Azerbaijan has discovered a mass grave in the Karabakh region, local media reported on Wednesday.
The mass grave, where the remains of four people were found, was discovered in the Saricali village of Agdam district, according to state news agency Azertac.
The victims were uncovered during mine clearance operations in the region, Azertac reported citing the press service of the country's General Prosecutor's Office.
Azerbaijan's State Commission on Prisoners of War, Hostages and Missing Persons has begun work identifying the remains and searching for more that may yet to be discovered.
The Karabakh region has been the site of mass killings and burials since the First Karabakh War in the early 1990s, among which the most notable has been the Khojaly massacre by Armenian forces.
A two-hour Armenian offensive on the town of Khojaly killed 613 Azerbaijani citizens — including 106 women, 63 children, and 70 elderly people — and seriously injured 487 others, according to Azerbaijani figures.

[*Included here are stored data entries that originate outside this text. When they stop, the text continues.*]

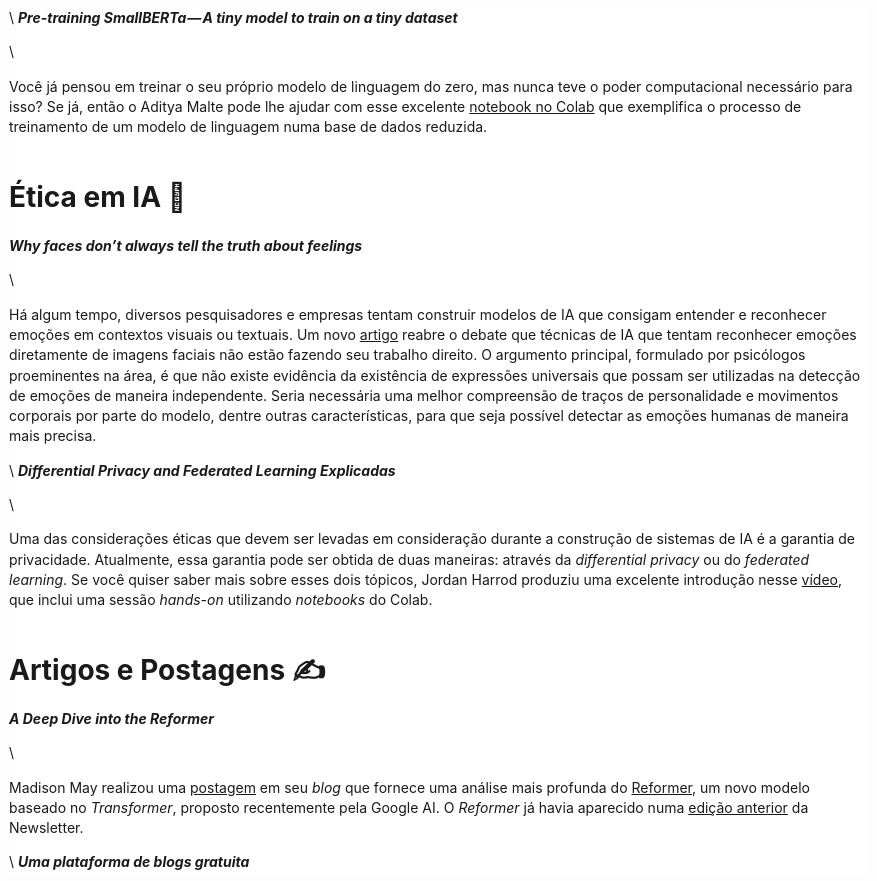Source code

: \\
***Pre-training SmallBERTa — A tiny model to train on a tiny dataset***

\\


Você já pensou em treinar o seu próprio modelo de linguagem do zero, mas nunca teve o poder computacional necessário para isso? Se já, então o Aditya Malte pode lhe ajudar com esse excelente [notebook no Colab](https://gist.github.com/aditya-malte/2d4f896f471be9c38eb4d723a710768b#file-smallberta_pretraining-ipynb) que exemplifica o processo de treinamento de um modelo de linguagem numa base de dados reduzida.

# Ética em IA 🚨

***Why faces don’t always tell the truth about feelings***

\\

Há algum tempo, diversos pesquisadores e empresas tentam construir modelos de IA que consigam entender e reconhecer emoções em contextos visuais ou textuais. Um novo [artigo](https://www.nature.com/articles/d41586-020-00507-5) reabre o debate que técnicas de IA que tentam reconhecer emoções diretamente de imagens faciais não estão fazendo seu trabalho direito. O argumento principal, formulado por psicólogos proeminentes na área, é que não existe evidência da existência de expressões universais que possam ser utilizadas na detecção de emoções de maneira independente. Seria necessária uma melhor compreensão de traços de personalidade e movimentos corporais por parte do modelo, dentre outras características, para que seja possível detectar as emoções humanas de maneira mais precisa.



\\
***Differential Privacy and Federated Learning Explicadas***

\\


Uma das considerações éticas que devem ser levadas em consideração durante a construção de sistemas de IA é a garantia de privacidade. Atualmente, essa garantia pode ser obtida de duas maneiras: através da *differential privacy* ou do *federated learning*. Se você quiser saber mais sobre esses dois tópicos, Jordan Harrod produziu uma excelente introdução nesse [vídeo](https://www.youtube.com/watch?v=MOcTGM_UteM), que inclui uma sessão *hands-on* utilizando *notebooks* do Colab.

# Artigos e Postagens ✍️

***A Deep Dive into the Reformer***

\\


Madison May realizou uma [postagem](https://www.pragmatic.ml/reformer-deep-dive/) em seu *blog* que fornece uma análise mais profunda do [Reformer](https://ai.googleblog.com/2020/01/reformer-efficient-transformer.html), um novo modelo baseado no *Transformer*, proposto recentemente pela Google AI. O *Reformer* já havia aparecido numa [edição anterior](https://medium.com/dair-ai/nlp-newsletter-reformer-deepmath-electra-tinybert-for-search-vizseq-open-sourcing-ml-68d5b6eed057) da Newsletter.

\\
***Uma plataforma de blogs gratuita***

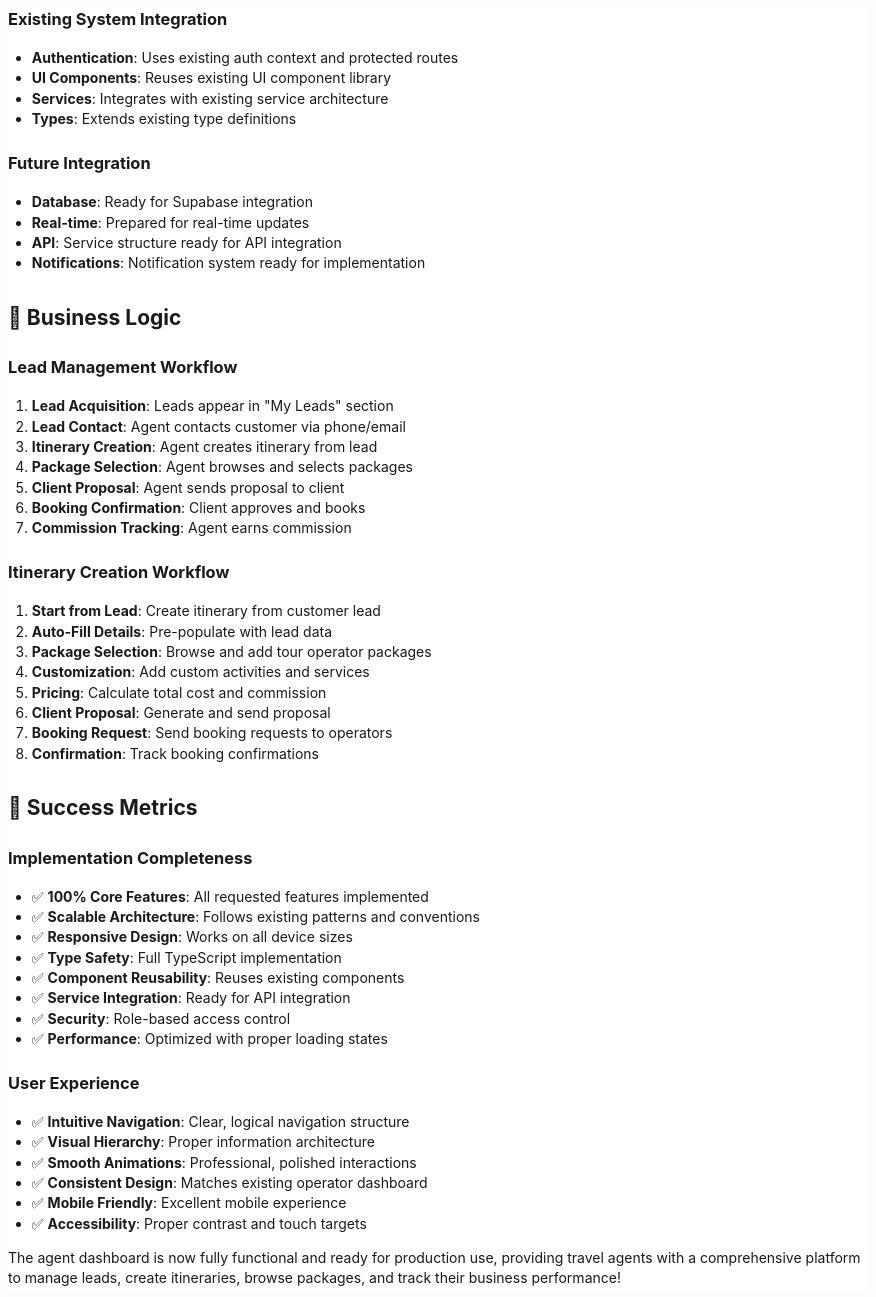 ### Existing System Integration
- **Authentication**: Uses existing auth context and protected routes
- **UI Components**: Reuses existing UI component library
- **Services**: Integrates with existing service architecture
- **Types**: Extends existing type definitions

### Future Integration
- **Database**: Ready for Supabase integration
- **Real-time**: Prepared for real-time updates
- **API**: Service structure ready for API integration
- **Notifications**: Notification system ready for implementation

## 🎯 Business Logic

### Lead Management Workflow
1. **Lead Acquisition**: Leads appear in "My Leads" section
2. **Lead Contact**: Agent contacts customer via phone/email
3. **Itinerary Creation**: Agent creates itinerary from lead
4. **Package Selection**: Agent browses and selects packages
5. **Client Proposal**: Agent sends proposal to client
6. **Booking Confirmation**: Client approves and books
7. **Commission Tracking**: Agent earns commission

### Itinerary Creation Workflow
1. **Start from Lead**: Create itinerary from customer lead
2. **Auto-Fill Details**: Pre-populate with lead data
3. **Package Selection**: Browse and add tour operator packages
4. **Customization**: Add custom activities and services
5. **Pricing**: Calculate total cost and commission
6. **Client Proposal**: Generate and send proposal
7. **Booking Request**: Send booking requests to operators
8. **Confirmation**: Track booking confirmations

## 🎉 Success Metrics

### Implementation Completeness
- ✅ **100% Core Features**: All requested features implemented
- ✅ **Scalable Architecture**: Follows existing patterns and conventions
- ✅ **Responsive Design**: Works on all device sizes
- ✅ **Type Safety**: Full TypeScript implementation
- ✅ **Component Reusability**: Reuses existing components
- ✅ **Service Integration**: Ready for API integration
- ✅ **Security**: Role-based access control
- ✅ **Performance**: Optimized with proper loading states

### User Experience
- ✅ **Intuitive Navigation**: Clear, logical navigation structure
- ✅ **Visual Hierarchy**: Proper information architecture
- ✅ **Smooth Animations**: Professional, polished interactions
- ✅ **Consistent Design**: Matches existing operator dashboard
- ✅ **Mobile Friendly**: Excellent mobile experience
- ✅ **Accessibility**: Proper contrast and touch targets

The agent dashboard is now fully functional and ready for production use, providing travel agents with a comprehensive platform to manage leads, create itineraries, browse packages, and track their business performance!
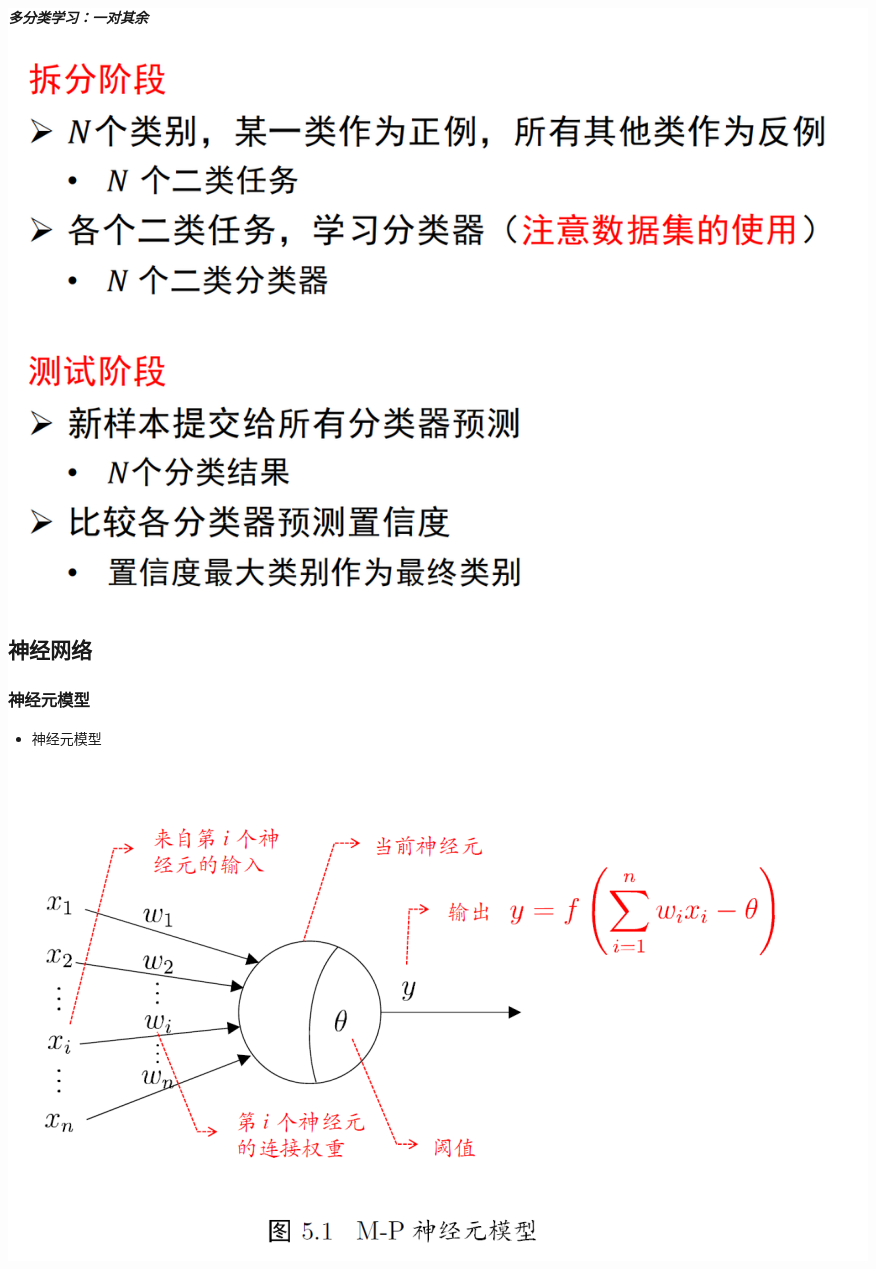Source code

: ##### 多分类学习：一对其余

![Alt text](image-174.png)

## 神经网络

### 神经元模型
* 神经元模型

    ![Alt text](image-217.png)
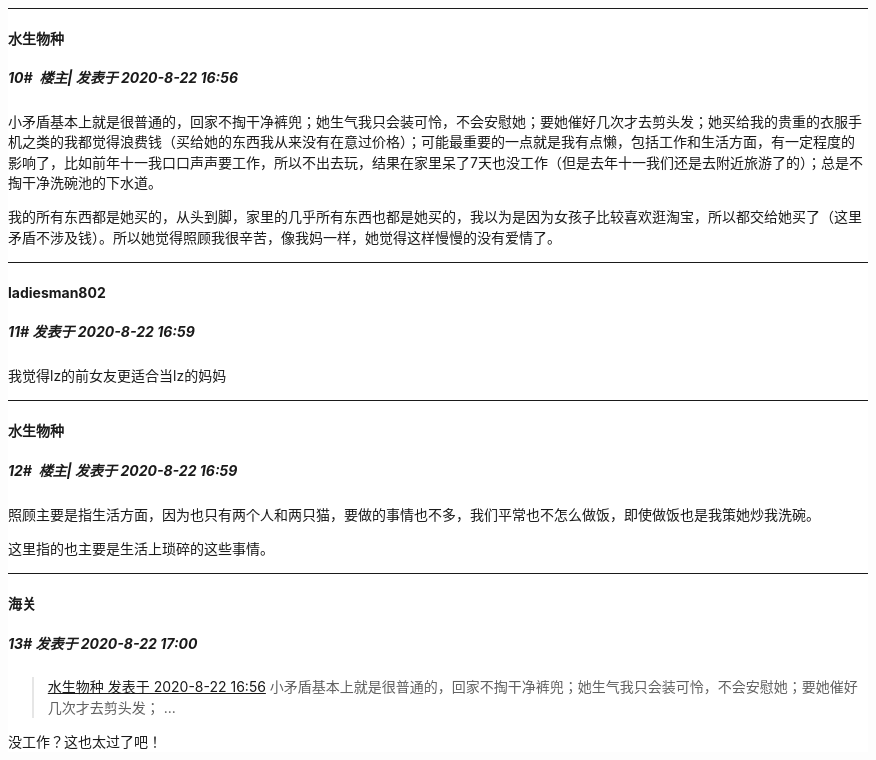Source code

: 

*****

####  水生物种  
##### 10#         楼主| 发表于 2020-8-22 16:56




小矛盾基本上就是很普通的，回家不掏干净裤兜；她生气我只会装可怜，不会安慰她；要她催好几次才去剪头发；她买给我的贵重的衣服手机之类的我都觉得浪费钱（买给她的东西我从来没有在意过价格）；可能最重要的一点就是我有点懒，包括工作和生活方面，有一定程度的影响了，比如前年十一我口口声声要工作，所以不出去玩，结果在家里呆了7天也没工作（但是去年十一我们还是去附近旅游了的）；总是不掏干净洗碗池的下水道。


我的所有东西都是她买的，从头到脚，家里的几乎所有东西也都是她买的，我以为是因为女孩子比较喜欢逛淘宝，所以都交给她买了（这里矛盾不涉及钱）。所以她觉得照顾我很辛苦，像我妈一样，她觉得这样慢慢的没有爱情了。







*****

####  ladiesman802  
##### 11#       发表于 2020-8-22 16:59




我觉得lz的前女友更适合当lz的妈妈







*****

####  水生物种  
##### 12#         楼主| 发表于 2020-8-22 16:59




照顾主要是指生活方面，因为也只有两个人和两只猫，要做的事情也不多，我们平常也不怎么做饭，即使做饭也是我策她炒我洗碗。

这里指的也主要是生活上琐碎的这些事情。







*****

####  海关  
##### 13#       发表于 2020-8-22 17:00



<blockquote><a href="httphttps://bbs.saraba1st.com/2b/forum.php?mod=redirect&amp;goto=findpost&amp;pid=48516932&amp;ptid=1956001" target="_blank">水生物种 发表于 2020-8-22 16:56</a>
小矛盾基本上就是很普通的，回家不掏干净裤兜；她生气我只会装可怜，不会安慰她；要她催好几次才去剪头发； ...</blockquote>
没工作？这也太过了吧！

Some 150 of the 1,275 Azerbaijanis that the Armenians captured during the massacre remain missing, while eight families completely wiped out.
Relations between the two former Soviet republics have been tense since 1991, when the Armenian military occupied Nagorno-Karabakh — a territory internationally recognized as part of Azerbaijan, and seven adjacent regions, including Agdam.
In the fall of 2020 in 44 days of fighting, Azerbaijan liberated several cities, villages and settlements from Armenian occupation. The Russian-brokered peace agreement is celebrated as a triumph in Azerbaijan.